Why planning matters more than surgery
Most complications in implantology do not arise in the operating room. They arise beforehand, in inadequate diagnostics. An implant in the wrong axis, too close to the nerve canal, in too thin bone, can only be corrected afterwards with significant effort.
We solve this with the three-stage Resident protocol: cone beam computed tomography (CBCT) for three-dimensional representation of bone and nerve course, intraoral scan to capture the mucosal surface and bite position precisely, software-supported planning of the implant position before the first incision. This preparation takes about an hour in our practice and determines the outcome.

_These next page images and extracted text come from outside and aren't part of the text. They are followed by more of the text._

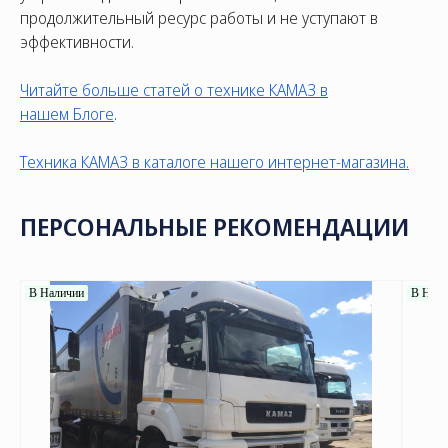
продолжительный ресурс работы и не уступают в
эффективности.
Читайте больше статей о технике КАМАЗ в
нашем
Блоге
.
Техника КАМАЗ в каталоге нашего интернет-магазина.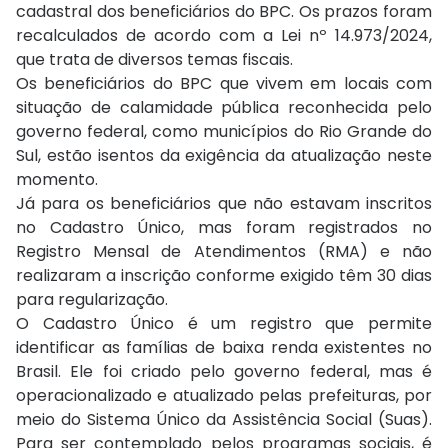
cadastral dos beneficiários do BPC. Os prazos foram
recalculados de acordo com a Lei nº 14.973/2024,
que trata de diversos temas fiscais.
Os beneficiários do BPC que vivem em locais com
situação de calamidade pública reconhecida pelo
governo federal, como municípios do Rio Grande do
Sul, estão isentos da exigência da atualização neste
momento.
Já para os beneficiários que não estavam inscritos
no Cadastro Único, mas foram registrados no
Registro Mensal de Atendimentos (RMA) e não
realizaram a inscrição conforme exigido têm 30 dias
para regularização.
O Cadastro Único é um registro que permite
identificar as famílias de baixa renda existentes no
Brasil. Ele foi criado pelo governo federal, mas é
operacionalizado e atualizado pelas prefeituras, por
meio do Sistema Único da Assistência Social (Suas).
Para ser contemplado pelos programas sociais, é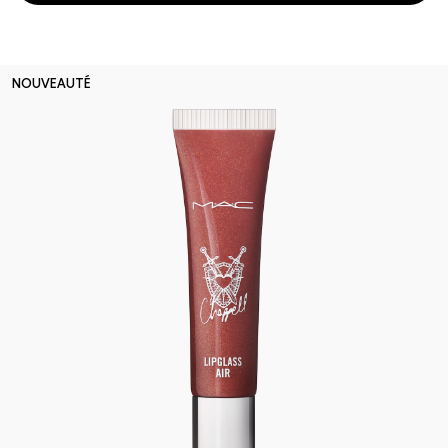
NOUVEAUTÉ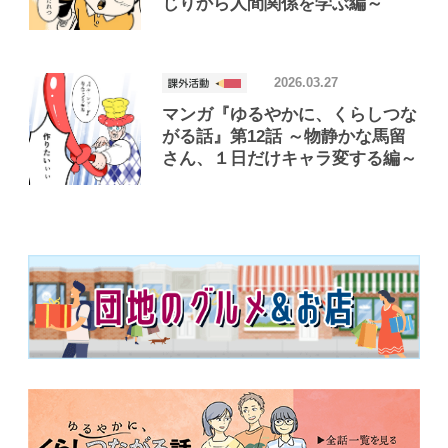
じりから人間関係を学ぶ編～
2026.03.27
マンガ『ゆるやかに、くらしつな
がる話』第12話 ～物静かな馬留
さん、１日だけキャラ変する編～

Which implant systems we use
We work exclusively with two systems: Straumann (Switzerland) and Nobel Biocare (German-Swedish production). Both have been on the market for more than four decades, clinically documented in thousands of studies, with lifelong availability of every component. This matters if an implant needs to be re-treated prosthetically twenty years from now. With cheaper systems from Asia or Eastern Europe, such follow-up care often cannot be performed because the matching components are no longer manufactured.
Bone augmentation, sinus lift, immediate placement
Not every patient brings the ideal starting situation. Frequently, bone has shrunk after a long-past tooth loss. In these cases we work with augmentation procedures: local bone augmentation with autogenous bone or synthetic bone substitute material, sinus lift in the upper posterior region, membrane techniques for vertical defects. These procedures are now routine and are performed at the same location where the implant is placed.

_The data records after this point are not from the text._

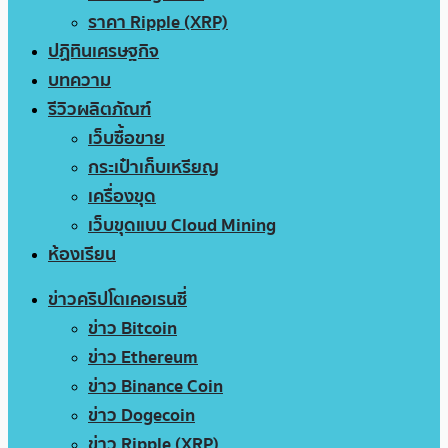
ราคา Ripple (XRP)
ปฏิทินเศรษฐกิจ
บทความ
รีวิวผลิตภัณฑ์
เว็บซื้อขาย
กระเป๋าเก็บเหรียญ
เครื่องขุด
เว็บขุดแบบ Cloud Mining
ห้องเรียน
ข่าวคริปโตเคอเรนซี่
ข่าว Bitcoin
ข่าว Ethereum
ข่าว Binance Coin
ข่าว Dogecoin
ข่าว Ripple (XRP)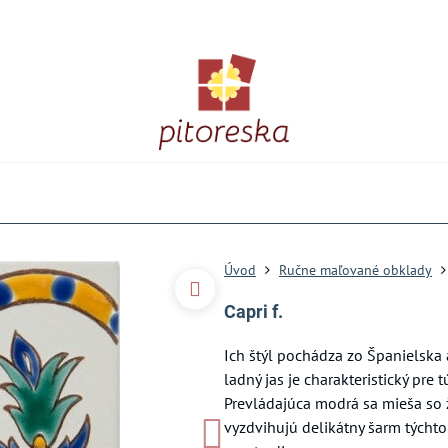
Úvod
Ručne maľované obklady
Capri f.
Ich štýl pochádza zo Španielska 
ladný jas je charakteristický pr
Prevládajúca modrá sa mieša so 
vyzdvihujú delikátny šarm týcht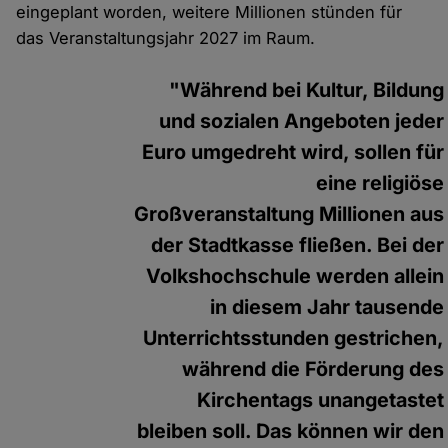
eingeplant worden, weitere Millionen stünden für
das Veranstaltungsjahr 2027 im Raum.
"Während bei Kultur, Bildung
und sozialen Angeboten jeder
Euro umgedreht wird, sollen für
eine religiöse
Großveranstaltung Millionen aus
der Stadtkasse fließen. Bei der
Volkshochschule werden allein
in diesem Jahr tausende
Unterrichtsstunden gestrichen,
während die Förderung des
Kirchentags unangetastet
bleiben soll. Das können wir den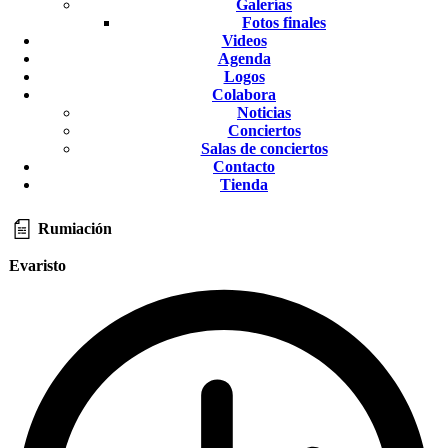
Galerías
Fotos finales
Videos
Agenda
Logos
Colabora
Noticias
Conciertos
Salas de conciertos
Contacto
Tienda
Rumiación
Evaristo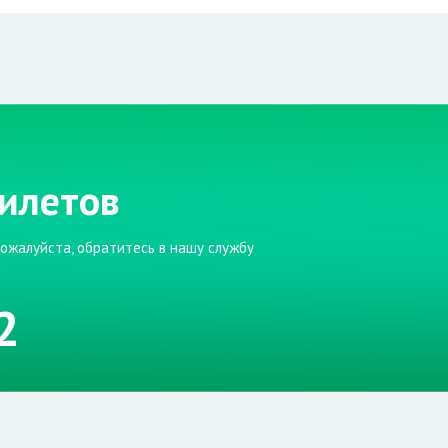
илетов
пожалуйста, обратитесь в нашу службу
2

With intact bone conditions and an existing residual tooth, immediate implantation is an option: in the same session the non-preservable tooth is removed and the implant placed. This significantly shortens overall treatment time and reduces surgical effort.

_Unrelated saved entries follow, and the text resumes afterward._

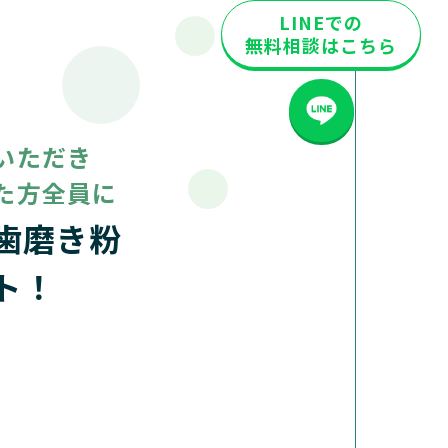
LINEでの
無料相談は
こちら
いただき
た方全員に
歯磨き粉
ト！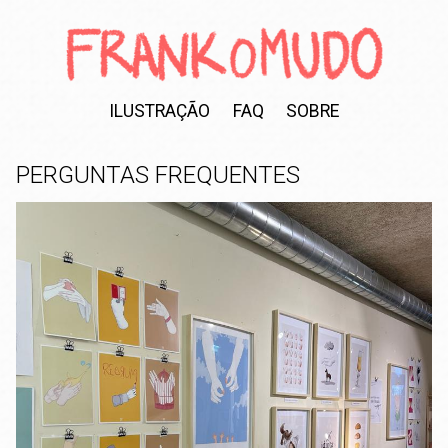
ILUSTRAÇÃO
FAQ
SOBRE
PERGUNTAS FREQUENTES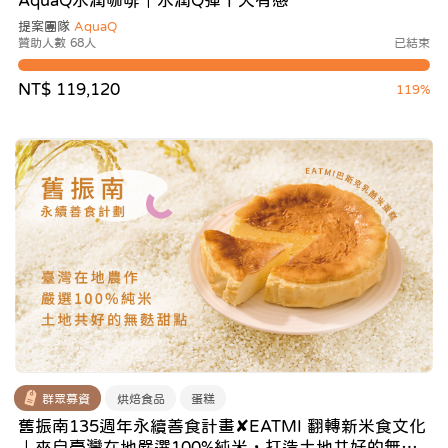
AquaQ水潤咖啡｜水潤Q彈十天有感
提案團隊
AquaQ
贊助人數 68人
已結束
NT$ 119,120
119%
群眾募資
烘焙食品
蛋糕
舊振南135週年永續善食計畫✘EATMI 翻轉新米食文化
｜來自臺灣在地嚴選100%純米，打造土地共好的無麩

What matters after surgery
An implant lasts not because of the material but because of care. The mucosa around the implant is structured differently than around a natural tooth and reacts more sensitively to plaque accumulation. We recommend our implant patients two dental hygiene sessions per year and an annual radiographic check of the implant shoulder. Peri-implantitis (the implant variant of periodontitis) is now the most common cause of late implant loss and can be reliably prevented by consistent follow-up care.